Farm Journal PORK's new series, Up & Coming Leaders, connects you to some of the pork industry's brightest new stars as they pursue their advanced degrees and chart their courses for an exciting future in the swine industry. Click below to meet each one, or email editor Jennifer Shike to nominate others.
Talia Everding, South Dakota State University
Everding is studying the stress hormone cortisol, specifically its deposition in the hairs of gestating sows, and whether there is a difference between sows in pen gestation versus stall gestation. Cortisol can be collected at a single point in time from blood, saliva or manure, but only gives a picture of potential "stress" at that time. However, cortisol accumulation in hair allows us to assess stress over the course of gestation, providing a clearer picture of potential chronic stress. Consumers have been pushing to phase out gestation stalls because of welfare implications, but the research remains conflicted as to what housing system causes the least stress on the animal. We expect that this work will help to develop sow housing systems beneficial to the sows and the workers who care for them.

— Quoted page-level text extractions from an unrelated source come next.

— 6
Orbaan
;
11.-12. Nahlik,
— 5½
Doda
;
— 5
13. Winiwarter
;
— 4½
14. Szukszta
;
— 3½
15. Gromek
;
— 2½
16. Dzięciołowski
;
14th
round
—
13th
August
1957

Austin Putz, Iowa State University
Putz is studying disease resistance in pigs with a group of professors and industry leaders from the main Canadian swine breeding companies who joined together to create a collaboration between industry and academia called PigGen Canada. In our disease resistance trials, barrows from a clean multiplier are sent through a highly diseased barn that naturally infects new pigs from older ones in a continuous flow system. My research focuses on the ability to quantify the level of disease resistance in each pig by using individual daily feed intake over time. I have developed novel traits to quantify disease resistance.
Edgar Aviles-Rosa, Texas Tech University
Aviles-Rosa is working on swine welfare and behavior under Dr. John McGlone at Texas Tech. The main purpose of my doctoral research is the identification and characterization of a natural sow maternal semiochemical that could be used to reduce stress and aggression in weaning piglets. Piglets have an extraordinary sense of smell and it could be that one of the reasons for weaning stress is the absence of maternal or familiar odors in the weaning environment. Thus, the use of maternal semiochemicals could be a novel way to improve piglet welfare at weaning. Pig semiochemicals can be a natural way to improve production. My future career goals are to study how the current changes in housing systems improve animal welfare by studying pig behavior and production in a non-anthropomorphic way. In addition, I would like to find novel ways to reduce stress and aggression in wean piglets and sows.
Marjorie Schleper, University of Minnesota
Schleper is working in the Mycoplasma Research Lab at the College of Veterinary Medicine. I recently finished a project comparing Mycoplasma hyopneumoniae inoculation techniques for gilt acclimation projects. Finding an effective and safe method of inoculation that is easy to execute is extremely important for obtaining and maintaining stability in the sow herd and ultimately, producing healthier pigs.
Hayden Williams, Kansas State University
Williams is researching iron supplementation in pre- and postweaned pigs, including the effect of in-feed supplementation of iron on nursery pigs and the effects of iron dosage and injection timing after birth on preweaning, nursery and grow-finisher performance. My initial findings show iron injection dosage and timing after birth plays a vital role in growth and development. The amount and timing of injections can have a lasting effect on nursery and grow-finish performance. Also, iron-deficient pigs at weaning can restore blood levels similar to that of pigs receiving an iron injection by the end of the nursery when consuming diets supplemented with adequate iron.
Jessica Lowell, University of Illinois
Everything from diet to transportation can affect meat quality. Pork is the most consumed animal protein in the world and is exported to countries such as Mexico, Japan and China. Mexican consumers prefer a high lean product, while Japanese consumers prefer a darker, more highly marbled product. Contrasting demands means pork quality and carcass characteristics are now essential breeding objectives. One challenge in meeting consumer quality demands is the difference between when packers and consumers assess quality. For my Ph.D. dissertation, I established correlations or relationships between early quality (what the packers see) and aged quality (what the consumers see). I also determined whether those relationships are different between sex and/or sire line. This helps producers and packers understand quality traits they can use when selecting product and decide if they should account for sex or sire line when using early quality traits to estimate aged quality observed by the consumer.